Always drink to thirst and increase your salt intake upwards of 4-5 g in a day, as well as supplement with potassium and magnesium if need be.
A fantastic way to keep your fluids up and maintain your electrolytes is to drink bone broth.
Not drinking enough is one of the top mistakes people make when starting keto.
FREE macro calculator
How many carbs you consume each day will be dictated by your health goals and carbohydrate tolerance.
Generally, a low-carb diet is considered to be:
- <100g/day = moderate low-carb
- <50g/day = low-carb
- <20g/day = keto
Many readers like to begin by simply reducing their carbs to a level that is sustainable and weight loss still occurs.
To work out your carbs, protein, and fat limits to enjoy each day, use the FREE macro calculator.

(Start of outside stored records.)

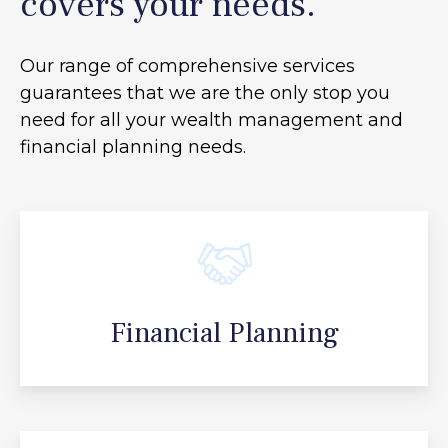
covers your needs.
Our range of comprehensive services
guarantees that we are the only stop you
need for all your
wealth management and
financial planning needs.
Financial Planning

What is a keto diet - Conclusion
A ketogenic diet is a great choice for many reasons and has been shown to have numerous health benefits.
Like any eating plan or lifestyle change, you have to stick with it to see results. But for me, I have worked with millions of readers, all of whom tell me this is the easiest and most sustainable way of eating for long term weight loss and improved health.